Not every death is a tragedy. (We pause here for a moment to give Darwin a chance to spike the football.)

Whenever I hear someone described as “a bit of a showoff who’s up for anything,” I find myself wondering how soon they can die in some bizarre attempt to attract attention.

Given what we know about the deceased, how surprised are you — on a scale of zero to 10 — that a shirtless mug shot was available for use in his obituary?


More People I’m Sick Unto Death Of

16 Aug 2012 /

I’m going to savagely murder the next person I hear use the word “spend” as a noun, as in “leveraging our spend.”

Spend is a verb. Spending is a noun, e.g., “leveraging our spending.” I would still have to maim you for saying “leveraging” though, so try “getting the most for our money.”
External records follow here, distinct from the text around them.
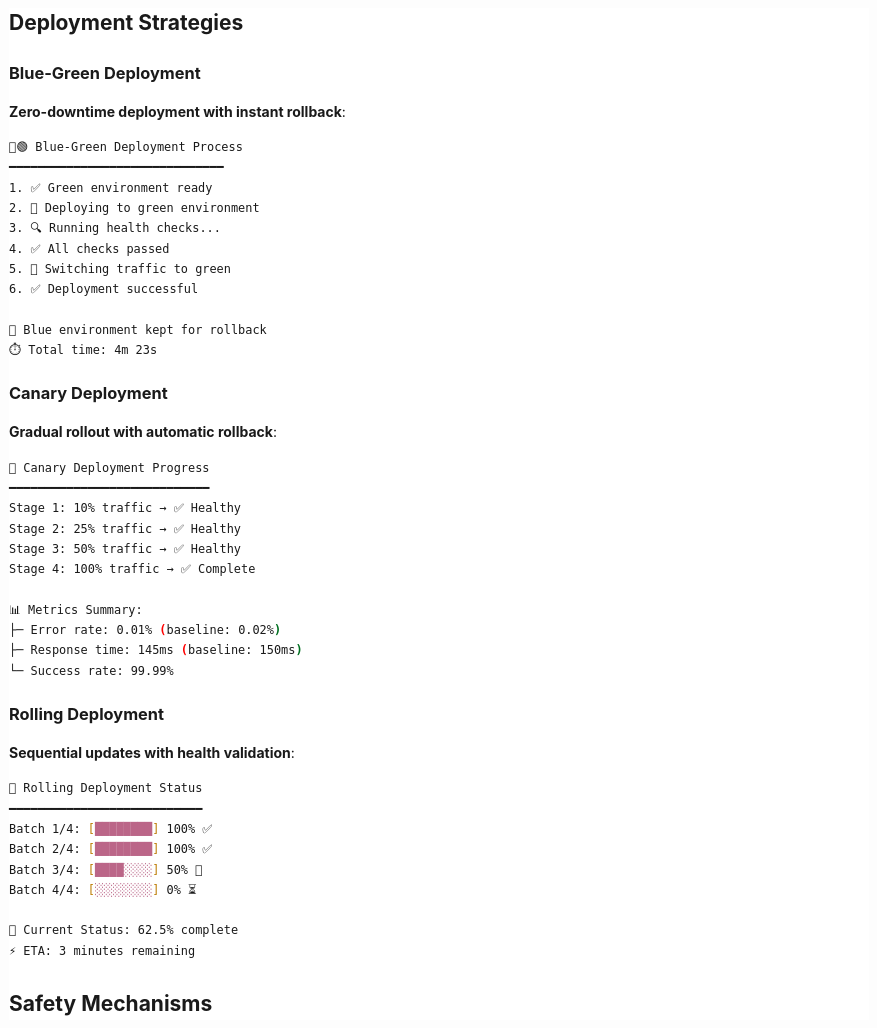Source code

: ## Deployment Strategies

### Blue-Green Deployment

**Zero-downtime deployment with instant rollback**:
```bash
🔵🟢 Blue-Green Deployment Process
━━━━━━━━━━━━━━━━━━━━━━━━━━━━━━
1. ✅ Green environment ready
2. 🚀 Deploying to green environment
3. 🔍 Running health checks...
4. ✅ All checks passed
5. 🔄 Switching traffic to green
6. ✅ Deployment successful

🔵 Blue environment kept for rollback
⏱️ Total time: 4m 23s
```

### Canary Deployment

**Gradual rollout with automatic rollback**:
```bash
🐤 Canary Deployment Progress
━━━━━━━━━━━━━━━━━━━━━━━━━━━━
Stage 1: 10% traffic → ✅ Healthy
Stage 2: 25% traffic → ✅ Healthy
Stage 3: 50% traffic → ✅ Healthy
Stage 4: 100% traffic → ✅ Complete

📊 Metrics Summary:
├─ Error rate: 0.01% (baseline: 0.02%)
├─ Response time: 145ms (baseline: 150ms)
└─ Success rate: 99.99%
```

### Rolling Deployment

**Sequential updates with health validation**:
```bash
🔄 Rolling Deployment Status
━━━━━━━━━━━━━━━━━━━━━━━━━━━
Batch 1/4: [████████] 100% ✅
Batch 2/4: [████████] 100% ✅
Batch 3/4: [████░░░░] 50% 🔄
Batch 4/4: [░░░░░░░░] 0% ⏳

🎯 Current Status: 62.5% complete
⚡ ETA: 3 minutes remaining
```

## Safety Mechanisms
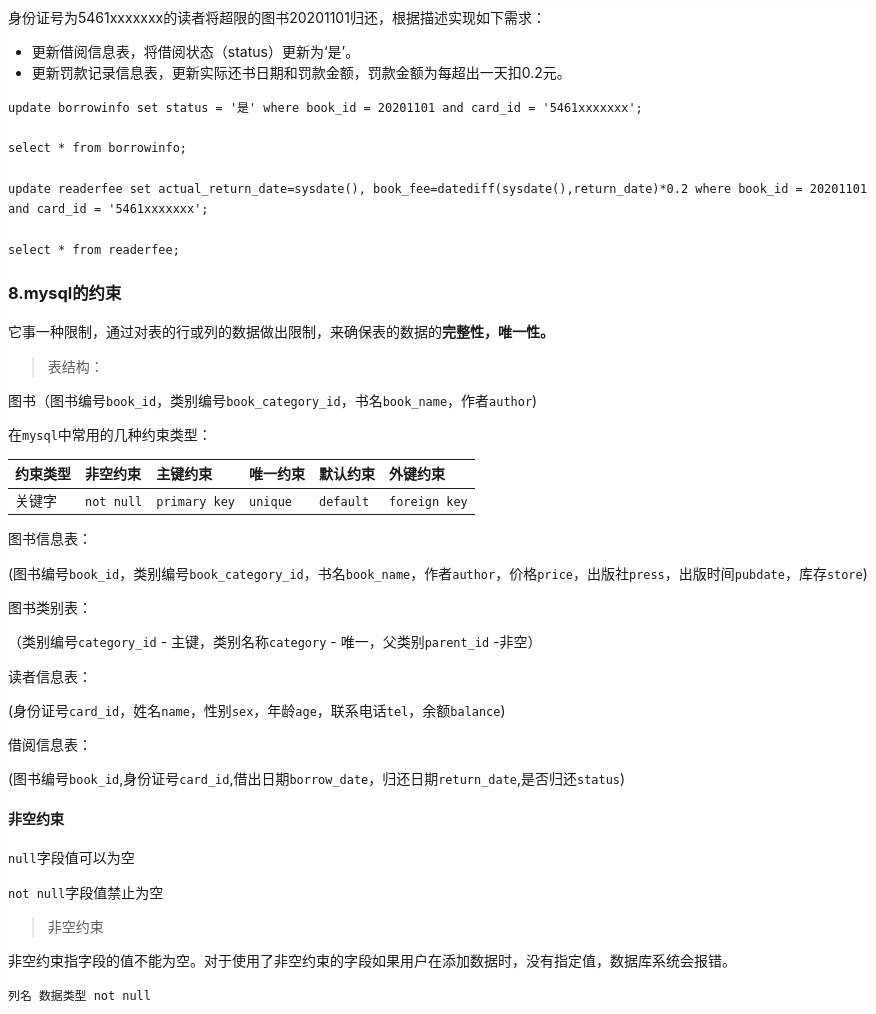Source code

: 身份证号为5461xxxxxxx的读者将超限的图书20201101归还，根据描述实现如下需求：

- 更新借阅信息表，将借阅状态（status）更新为‘是’。
- 更新罚款记录信息表，更新实际还书日期和罚款金额，罚款金额为每超出一天扣0.2元。

```
update borrowinfo set status = '是' where book_id = 20201101 and card_id = '5461xxxxxxx';

select * from borrowinfo;

update readerfee set actual_return_date=sysdate(), book_fee=datediff(sysdate(),return_date)*0.2 where book_id = 20201101 and card_id = '5461xxxxxxx';

select * from readerfee;
```

### 8.mysql的约束

它事一种限制，通过对表的行或列的数据做出限制，来确保表的数据的**完整性，唯一性。**

> 表结构：

图书（图书编号`book_id`，类别编号`book_category_id`，书名`book_name`，作者`author`)

在`mysql`中常用的几种约束类型：

| 约束类型 | 非空约束 | 主键约束 | 唯一约束 | 默认约束 | 外键约束 |
| :--- | :--- | :--- | :--- | :--- | :--- |
| 关键字 | `not null` | `primary key` | `unique` | `default` | `foreign key` |

图书信息表：

(图书编号`book_id`，类别编号`book_category_id`，书名`book_name`，作者`author`，价格`price`，出版社`press`，出版时间`pubdate`，库存`store`)


图书类别表：

（类别编号`category_id` - 主键，类别名称`category` - 唯一，父类别`parent_id` -非空）

读者信息表：

(身份证号`card_id`，姓名`name`，性别`sex`，年龄`age`，联系电话`tel`，余额`balance`)

借阅信息表：

(图书编号`book_id`,身份证号`card_id`,借出日期`borrow_date`，归还日期`return_date`,是否归还`status`)

#### 非空约束

`null`字段值可以为空

`not null`字段值禁止为空

> 非空约束

非空约束指字段的值不能为空。对于使用了非空约束的字段如果用户在添加数据时，没有指定值，数据库系统会报错。

```
列名 数据类型 not null
```
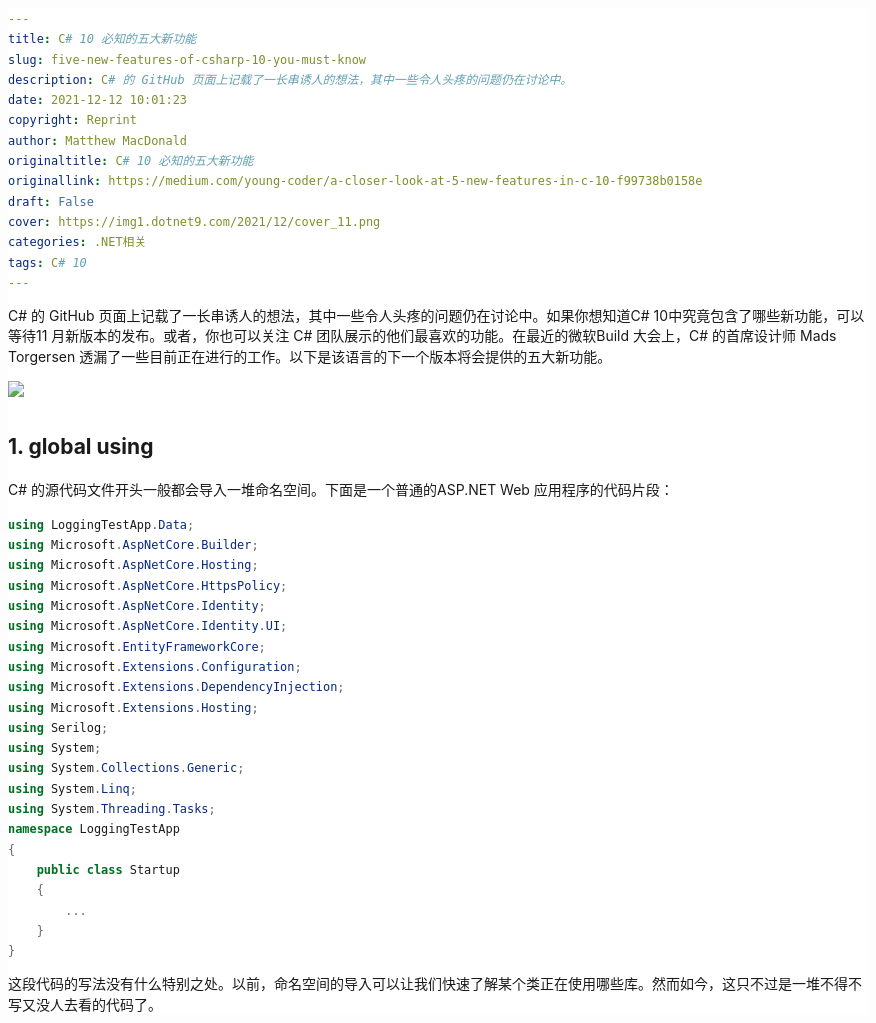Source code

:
 ```yaml
---
title: C# 10 必知的五大新功能
slug: five-new-features-of-csharp-10-you-must-know
description: C# 的 GitHub 页面上记载了一长串诱人的想法，其中一些令人头疼的问题仍在讨论中。
date: 2021-12-12 10:01:23
copyright: Reprint
author: Matthew MacDonald
originaltitle: C# 10 必知的五大新功能
originallink: https://medium.com/young-coder/a-closer-look-at-5-new-features-in-c-10-f99738b0158e
draft: False
cover: https://img1.dotnet9.com/2021/12/cover_11.png
categories: .NET相关
tags: C# 10
---
```


C# 的 GitHub 页面上记载了一长串诱人的想法，其中一些令人头疼的问题仍在讨论中。如果你想知道C# 10中究竟包含了哪些新功能，可以等待11 月新版本的发布。或者，你也可以关注 C# 团队展示的他们最喜欢的功能。在最近的微软Build 大会上，C# 的首席设计师 Mads Torgersen 透漏了一些目前正在进行的工作。以下是该语言的下一个版本将会提供的五大新功能。

![](https://img1.dotnet9.com/2021/12/1101.jpg)

## 1. global using

C# 的源代码文件开头一般都会导入一堆命名空间。下面是一个普通的ASP.NET Web 应用程序的代码片段：

```C#
using LoggingTestApp.Data;
using Microsoft.AspNetCore.Builder;
using Microsoft.AspNetCore.Hosting;
using Microsoft.AspNetCore.HttpsPolicy;
using Microsoft.AspNetCore.Identity;
using Microsoft.AspNetCore.Identity.UI;
using Microsoft.EntityFrameworkCore;
using Microsoft.Extensions.Configuration;
using Microsoft.Extensions.DependencyInjection;
using Microsoft.Extensions.Hosting;
using Serilog;
using System;
using System.Collections.Generic;
using System.Linq;
using System.Threading.Tasks;
namespace LoggingTestApp
{
	public class Startup
    {
        ...
    }
}
```

这段代码的写法没有什么特别之处。以前，命名空间的导入可以让我们快速了解某个类正在使用哪些库。然而如今，这只不过是一堆不得不写又没人去看的代码了。
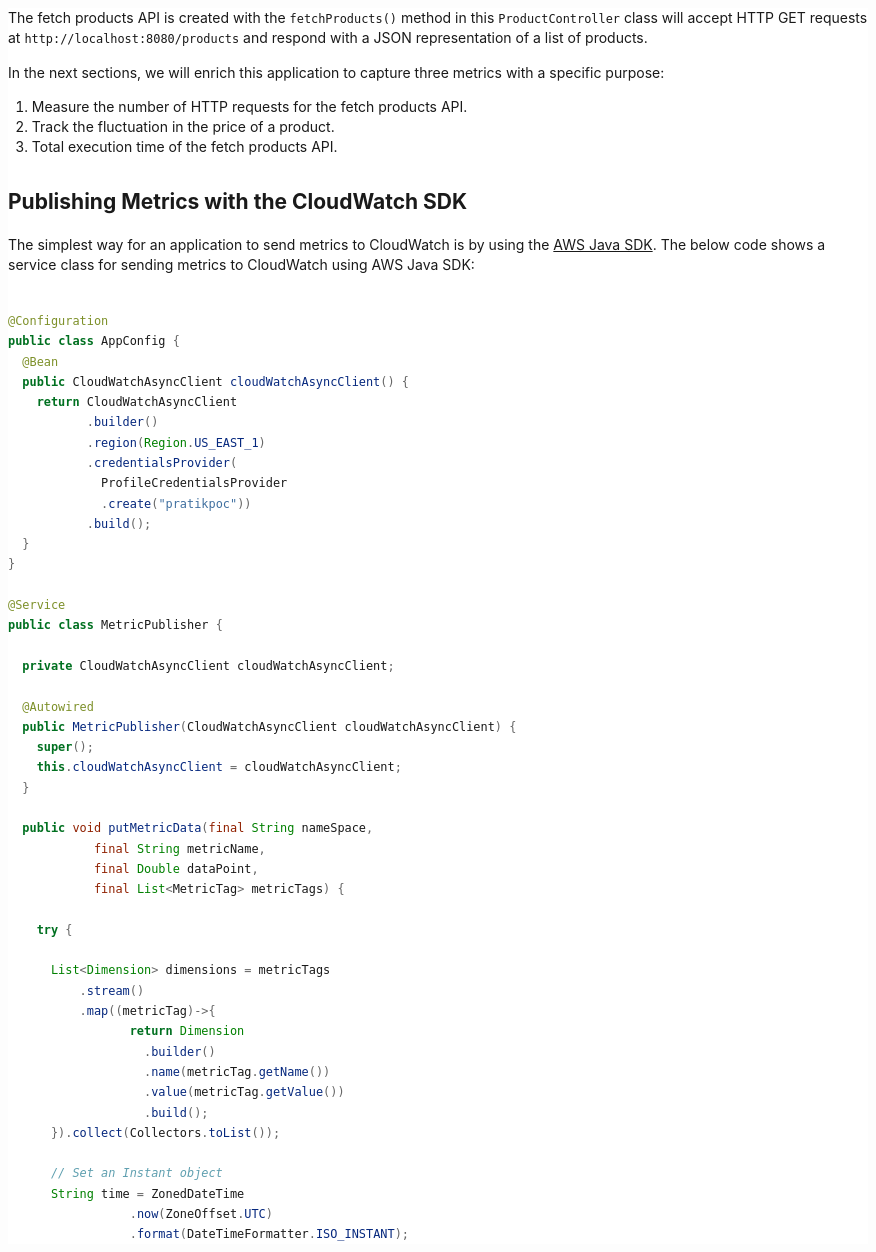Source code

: The fetch products API is created with the `fetchProducts()` method in this `ProductController` class will accept HTTP GET requests at `http://localhost:8080/products` and respond with a JSON representation of a list of products.

In the next sections, we will enrich this application to capture three metrics with a specific purpose:

1. Measure the number of HTTP requests for the fetch products API.
2. Track the fluctuation in the price of a product.
3. Total execution time of the fetch products API.

## Publishing Metrics with the CloudWatch SDK
The simplest way for an application to send metrics to CloudWatch is by using the [AWS Java SDK](https://aws.amazon.com/sdk-for-java/). The below code shows a service class for sending metrics to CloudWatch using AWS Java SDK:


```java

@Configuration
public class AppConfig {
  @Bean
  public CloudWatchAsyncClient cloudWatchAsyncClient() {
    return CloudWatchAsyncClient
           .builder()
           .region(Region.US_EAST_1)
           .credentialsProvider(
             ProfileCredentialsProvider
             .create("pratikpoc"))
           .build();
  }
}

@Service
public class MetricPublisher {
  
  private CloudWatchAsyncClient cloudWatchAsyncClient;
  
  @Autowired
  public MetricPublisher(CloudWatchAsyncClient cloudWatchAsyncClient) {
    super();
    this.cloudWatchAsyncClient = cloudWatchAsyncClient;
  }

  public void putMetricData(final String nameSpace, 
            final String metricName, 
            final Double dataPoint,
            final List<MetricTag> metricTags) {

    try {
      
      List<Dimension> dimensions = metricTags
          .stream()
          .map((metricTag)->{
                 return Dimension
                   .builder()
                   .name(metricTag.getName())
                   .value(metricTag.getValue())
                   .build();
      }).collect(Collectors.toList());      
      
      // Set an Instant object
      String time = ZonedDateTime
                 .now(ZoneOffset.UTC)
                 .format(DateTimeFormatter.ISO_INSTANT);
```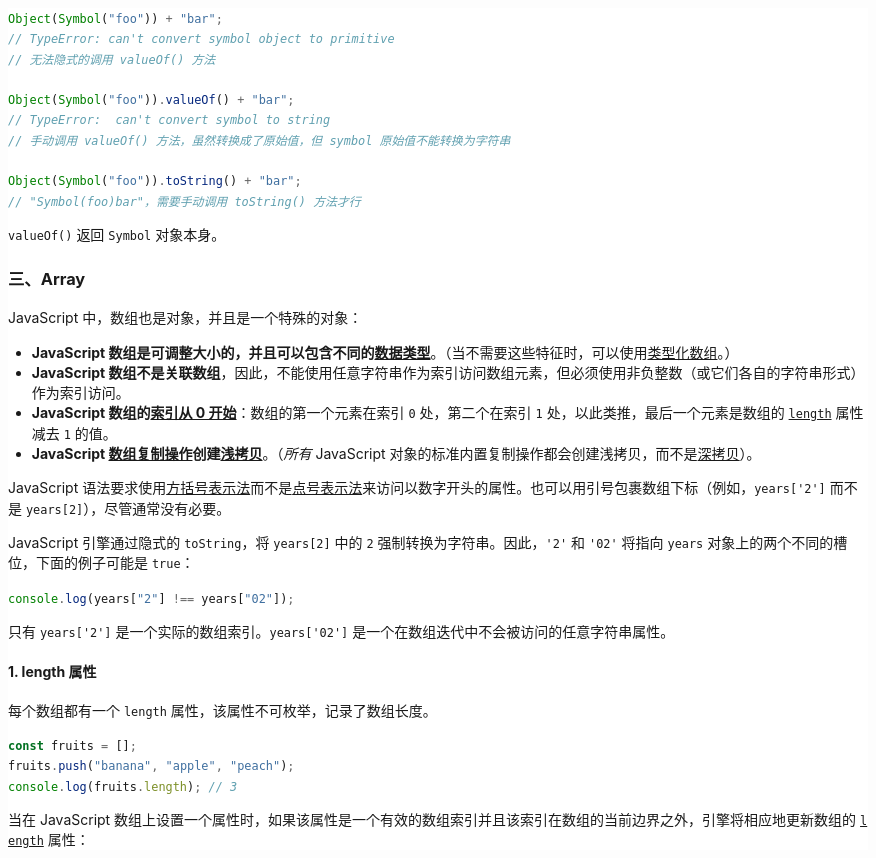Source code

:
 ```js
Object(Symbol("foo")) + "bar";
// TypeError: can't convert symbol object to primitive
// 无法隐式的调用 valueOf() 方法

Object(Symbol("foo")).valueOf() + "bar";
// TypeError:  can't convert symbol to string
// 手动调用 valueOf() 方法，虽然转换成了原始值，但 symbol 原始值不能转换为字符串

Object(Symbol("foo")).toString() + "bar";
// "Symbol(foo)bar"，需要手动调用 toString() 方法才行
```

`valueOf()` 返回 `Symbol` 对象本身。



### 三、Array

JavaScript 中，数组也是对象，并且是一个特殊的对象：

- **JavaScript 数组是可调整大小的，并且可以包含不同的[数据类型](https://developer.mozilla.org/zh-CN/docs/Web/JavaScript/Data_structures)**。（当不需要这些特征时，可以使用[类型化数组](https://developer.mozilla.org/zh-CN/docs/Web/JavaScript/Guide/Typed_arrays)。）
- **JavaScript 数组不是关联数组**，因此，不能使用任意字符串作为索引访问数组元素，但必须使用非负整数（或它们各自的字符串形式）作为索引访问。
- **JavaScript 数组的[索引从 0 开始](https://zh.wikipedia.org/zh-cn/從零開始的編號)**：数组的第一个元素在索引 `0` 处，第二个在索引 `1` 处，以此类推，最后一个元素是数组的 [`length`](https://developer.mozilla.org/zh-CN/docs/Web/JavaScript/Reference/Global_Objects/Array/length) 属性减去 `1` 的值。
- **JavaScript [数组复制操作](https://developer.mozilla.org/zh-CN/docs/Web/JavaScript/Reference/Global_Objects/Array#复制数组)创建[浅拷贝](https://developer.mozilla.org/zh-CN/docs/Glossary/Shallow_copy)**。（*所有* JavaScript 对象的标准内置复制操作都会创建浅拷贝，而不是[深拷贝](https://developer.mozilla.org/zh-CN/docs/Glossary/Deep_copy)）。

JavaScript 语法要求使用[方括号表示法](https://developer.mozilla.org/zh-CN/docs/Web/JavaScript/Guide/Working_with_objects#对象和属性)而不是[点号表示法](https://developer.mozilla.org/zh-CN/docs/Web/JavaScript/Reference/Operators/Property_accessors)来访问以数字开头的属性。也可以用引号包裹数组下标（例如，`years['2']` 而不是 `years[2]`），尽管通常没有必要。

JavaScript 引擎通过隐式的 `toString`，将 `years[2]` 中的 `2` 强制转换为字符串。因此，`'2'` 和 `'02'` 将指向 `years` 对象上的两个不同的槽位，下面的例子可能是 `true`：

```js
console.log(years["2"] !== years["02"]);
```

只有 `years['2']` 是一个实际的数组索引。`years['02']` 是一个在数组迭代中不会被访问的任意字符串属性。

#### 1. length 属性

每个数组都有一个 `length` 属性，该属性不可枚举，记录了数组长度。

```js
const fruits = [];
fruits.push("banana", "apple", "peach");
console.log(fruits.length); // 3
```

当在 JavaScript 数组上设置一个属性时，如果该属性是一个有效的数组索引并且该索引在数组的当前边界之外，引擎将相应地更新数组的 [`length`](https://developer.mozilla.org/zh-CN/docs/Web/JavaScript/Reference/Global_Objects/Array/length) 属性：


  [PROP_NAME]: "一斤代码"
   [Symbol('name')]: '一斤代码',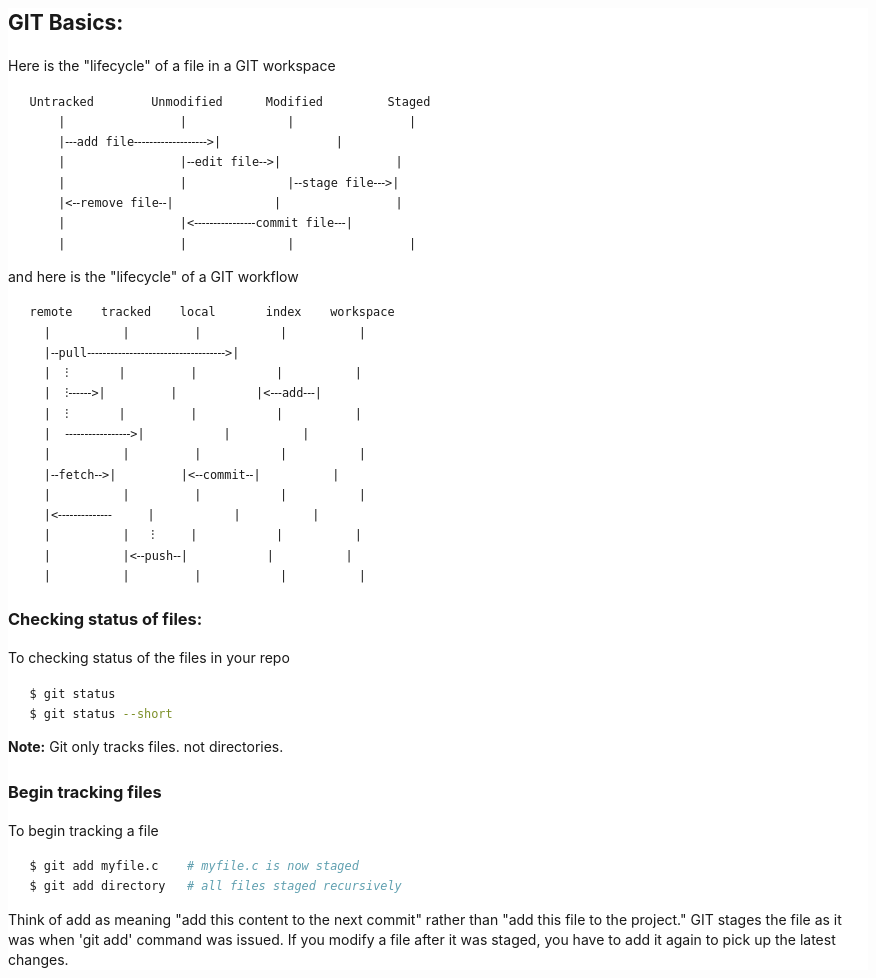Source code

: ## GIT Basics:

Here is the "lifecycle" of a file in a GIT workspace

```
   Untracked        Unmodified      Modified         Staged
       |                |              |                |
       |⁃⁃⁃add file⁃⁃⁃⁃⁃⁃⁃⁃⁃⁃⁃⁃⁃⁃⁃⁃⁃⁃⁃>|                |
       |                |⁃⁃edit file⁃⁃>|                |
       |                |              |⁃⁃stage file⁃⁃⁃>|
       |<⁃⁃remove file⁃⁃|              |                |
       |                |<⁃⁃⁃⁃⁃⁃⁃⁃⁃⁃⁃⁃⁃⁃⁃⁃commit file⁃⁃⁃|
       |                |              |                |
```

and here is the "lifecycle" of a GIT workflow

```
   remote    tracked    local       index    workspace
     |          |         |           |          |
     |⁃⁃pull⁃⁃⁃⁃⁃⁃⁃⁃⁃⁃⁃⁃⁃⁃⁃⁃⁃⁃⁃⁃⁃⁃⁃⁃⁃⁃⁃⁃⁃⁃⁃⁃⁃⁃⁃⁃>|
     |  ⁝       |         |           |          |
     |  ⁝⁃⁃⁃⁃⁃⁃>|         |           |<⁃⁃⁃add⁃⁃⁃|
     |  ⁝       |         |           |          |
     |  ⁃⁃⁃⁃⁃⁃⁃⁃⁃⁃⁃⁃⁃⁃⁃⁃⁃>|           |          |
     |          |         |           |          |
     |⁃⁃fetch⁃⁃>|         |<⁃⁃commit⁃⁃|          |
     |          |         |           |          |
     |<⁃⁃⁃⁃⁃⁃⁃⁃⁃⁃⁃⁃⁃⁃     |           |          |
     |          |   ⁝     |           |          |
     |          |<⁃⁃push⁃⁃|           |          |
     |          |         |           |          |
```

### Checking status of files:

To checking status of the files in your repo

```bash
   $ git status
   $ git status --short
```

**Note:** Git only tracks files. not directories.

### Begin tracking files

To begin tracking a file

```bash
   $ git add myfile.c    # myfile.c is now staged
   $ git add directory   # all files staged recursively
```

Think of add as meaning "add this content to the next commit" rather
than "add this file to the project." GIT stages the file as it was when
'git add' command was issued. If you modify a file after it was staged,
you have to add it again to pick up the latest changes.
You can also avoid death by saying “How much does it cost?” instead of “What is our spend?”

You have been warned.


Things to Do in Cincinnati When You’re Bored

15 Aug 2012 /
Pat Mahaney

Cops: Teens beat man because ‘they were just bored’NBCNews.com

Strange piece of “journalism” from NBC News . . . basically just a rewrite of a story in the Cincinnati Enquirer in which a 45-year-old man named Pat Mahaney received a senseless, brutal beating from six boys, ages 13 and 14:

Mahaney was taken to Mercy Mount Airy Hospital, where he was treated for four days before being released Tuesday. Police said doctors had to insert a tube down his throat to remove all of the blood from his stomach.

A tube remained in his right nostril as blood continued to seep out of his head, the Cincinnati Enquirer reported, and his left eye is heavily blackened.

Police said the teens admitted that Mahaney had done nothing to provoke being kicked and punched repeatedly in the face while he lay helpless on the ground. One of the boys allegedly told police they only stopped assaulting Mahaney when a neighbor began yelling at them and said he was calling police.

The strange thing about the NBC article, though, is that it deletes information about the race of the kids, which is in the Enquirer article:

“It was a heinous crime but it was not a hate crime,” said North College Hill Police Chief Gary Foust of the teens, who are all black.

He said several residents have called police inquiring if Mahaney was specifically targeted because he is white. He was not, the chief stressed.

Two questions:

  1. If the boys were white and the victim black, would NBC have deleted that information?
  2. Do the boys look like President Obama’s son would look if he had one?

For Some Things, You Need a Man

2 Jul 2012 /
Lightning

80 Percent Of Lightning Strike Victims Are Male, But Why?NPR

Same reason all of your top executives are men — because we’re risk takers and we don’t run and hide under our blankies at the first sign of danger.


Jim Parsons

24 May 2012 /

‘Big Bang Theory’s’ Jim Parsons comes out as gaylatimes.com

Never heard of him, never seen the show, but do you really expect me to believe that the guy in this photo is gay?